→ **Record set**
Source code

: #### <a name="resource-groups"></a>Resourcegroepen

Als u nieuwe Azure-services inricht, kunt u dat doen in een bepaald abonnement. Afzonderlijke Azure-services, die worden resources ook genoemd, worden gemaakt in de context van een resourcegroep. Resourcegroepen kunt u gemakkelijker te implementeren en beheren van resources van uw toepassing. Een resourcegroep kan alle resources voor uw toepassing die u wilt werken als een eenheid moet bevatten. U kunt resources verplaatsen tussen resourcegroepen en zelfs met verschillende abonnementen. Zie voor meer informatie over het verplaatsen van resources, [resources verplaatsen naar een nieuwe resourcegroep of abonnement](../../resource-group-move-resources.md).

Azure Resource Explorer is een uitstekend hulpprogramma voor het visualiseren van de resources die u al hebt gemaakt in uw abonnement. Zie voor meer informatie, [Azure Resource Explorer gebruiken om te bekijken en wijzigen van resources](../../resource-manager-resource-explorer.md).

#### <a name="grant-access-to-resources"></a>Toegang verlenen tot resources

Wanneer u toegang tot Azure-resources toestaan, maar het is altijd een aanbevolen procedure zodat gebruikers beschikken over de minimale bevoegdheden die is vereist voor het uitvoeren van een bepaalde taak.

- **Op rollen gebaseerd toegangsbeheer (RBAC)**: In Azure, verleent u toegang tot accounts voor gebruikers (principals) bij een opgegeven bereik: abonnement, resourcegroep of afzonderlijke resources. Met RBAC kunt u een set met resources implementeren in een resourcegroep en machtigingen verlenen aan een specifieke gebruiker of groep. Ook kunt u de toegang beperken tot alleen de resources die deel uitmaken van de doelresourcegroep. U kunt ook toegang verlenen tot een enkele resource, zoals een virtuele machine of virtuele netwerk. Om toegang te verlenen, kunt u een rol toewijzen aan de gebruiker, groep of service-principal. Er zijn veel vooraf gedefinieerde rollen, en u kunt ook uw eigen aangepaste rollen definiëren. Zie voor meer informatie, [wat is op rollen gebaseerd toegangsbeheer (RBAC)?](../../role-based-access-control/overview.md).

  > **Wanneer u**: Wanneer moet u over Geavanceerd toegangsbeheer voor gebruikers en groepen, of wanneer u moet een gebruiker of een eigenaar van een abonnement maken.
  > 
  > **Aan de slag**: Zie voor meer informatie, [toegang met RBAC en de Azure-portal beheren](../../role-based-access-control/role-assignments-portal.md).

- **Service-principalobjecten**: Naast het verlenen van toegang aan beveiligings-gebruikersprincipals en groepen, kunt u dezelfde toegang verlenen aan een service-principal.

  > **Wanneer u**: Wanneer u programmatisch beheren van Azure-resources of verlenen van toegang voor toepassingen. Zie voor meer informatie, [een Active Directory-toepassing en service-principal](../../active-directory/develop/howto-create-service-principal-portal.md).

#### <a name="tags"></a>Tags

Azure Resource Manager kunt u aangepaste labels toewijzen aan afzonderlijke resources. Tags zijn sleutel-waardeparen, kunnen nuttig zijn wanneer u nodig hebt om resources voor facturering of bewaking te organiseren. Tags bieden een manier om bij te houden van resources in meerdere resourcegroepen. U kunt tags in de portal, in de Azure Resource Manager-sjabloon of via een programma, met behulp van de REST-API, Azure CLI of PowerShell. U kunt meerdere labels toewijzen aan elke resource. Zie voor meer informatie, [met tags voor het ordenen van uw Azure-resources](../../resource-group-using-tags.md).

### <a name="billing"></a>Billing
---
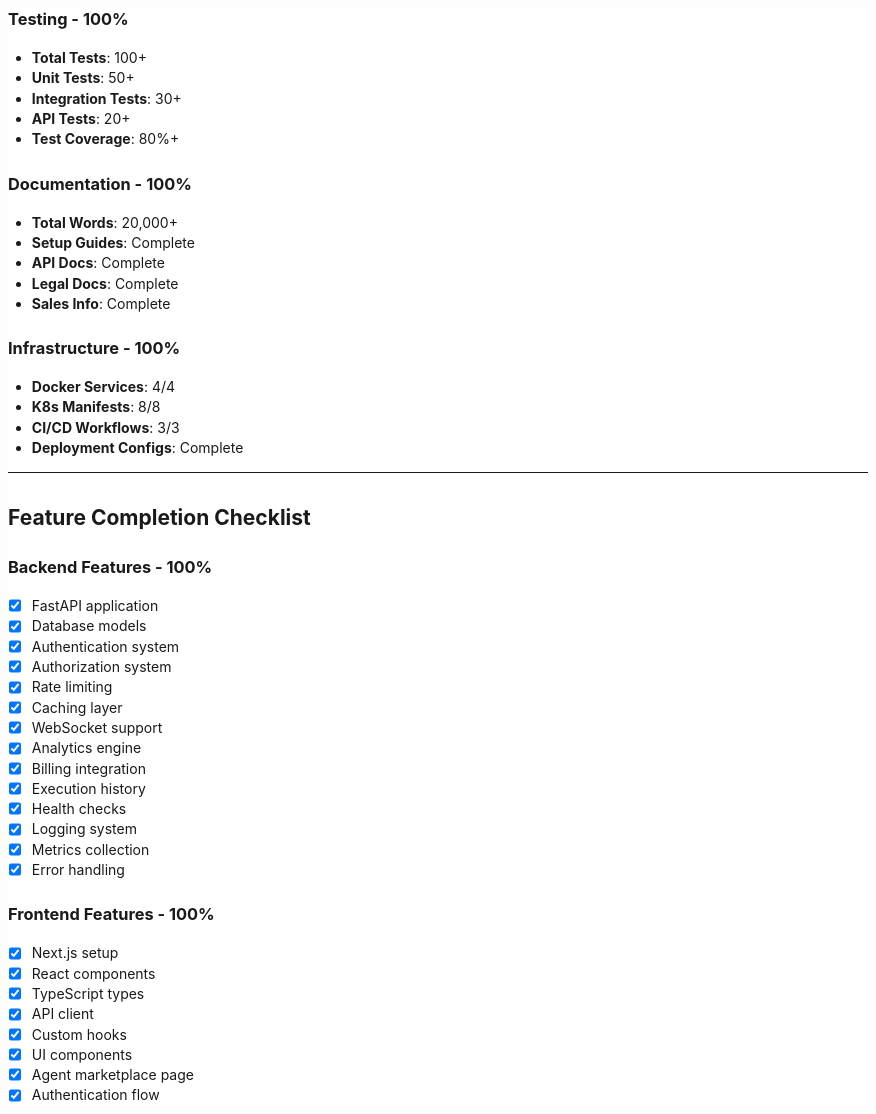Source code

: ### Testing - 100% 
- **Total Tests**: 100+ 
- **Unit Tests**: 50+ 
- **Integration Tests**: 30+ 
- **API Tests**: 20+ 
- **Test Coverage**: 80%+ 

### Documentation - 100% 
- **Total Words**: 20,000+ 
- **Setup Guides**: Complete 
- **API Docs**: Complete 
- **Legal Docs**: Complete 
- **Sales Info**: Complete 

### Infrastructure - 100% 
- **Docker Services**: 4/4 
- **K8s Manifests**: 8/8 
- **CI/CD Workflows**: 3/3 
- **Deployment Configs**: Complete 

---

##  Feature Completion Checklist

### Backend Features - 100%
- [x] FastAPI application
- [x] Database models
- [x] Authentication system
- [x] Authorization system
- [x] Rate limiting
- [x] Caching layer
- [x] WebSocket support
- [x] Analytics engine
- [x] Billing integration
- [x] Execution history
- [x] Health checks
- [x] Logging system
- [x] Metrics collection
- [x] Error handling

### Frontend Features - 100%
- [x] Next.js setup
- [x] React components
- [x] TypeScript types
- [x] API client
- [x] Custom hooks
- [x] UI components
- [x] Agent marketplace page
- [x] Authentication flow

→ **Task instructions**
Each line above that holds the string "based" should be copied and shown.

→ **Exercise answer**
- **Op rollen gebaseerd toegangsbeheer (RBAC)**: In Azure, verleent u toegang tot accounts voor gebruikers (principals) bij een opgegeven bereik: abonnement, resourcegroep of afzonderlijke resources. Met RBAC kunt u een set met resources implementeren in een resourcegroep en machtigingen verlenen aan een specifieke gebruiker of groep. Ook kunt u de toegang beperken tot alleen de resources die deel uitmaken van de doelresourcegroep. U kunt ook toegang verlenen tot een enkele resource, zoals een virtuele machine of virtuele netwerk. Om toegang te verlenen, kunt u een rol toewijzen aan de gebruiker, groep of service-principal. Er zijn veel vooraf gedefinieerde rollen, en u kunt ook uw eigen aangepaste rollen definiëren. Zie voor meer informatie, [wat is op rollen gebaseerd toegangsbeheer (RBAC)?](../../role-based-access-control/overview.md).
  > **Aan de slag**: Zie voor meer informatie, [toegang met RBAC en de Azure-portal beheren](../../role-based-access-control/role-assignments-portal.md).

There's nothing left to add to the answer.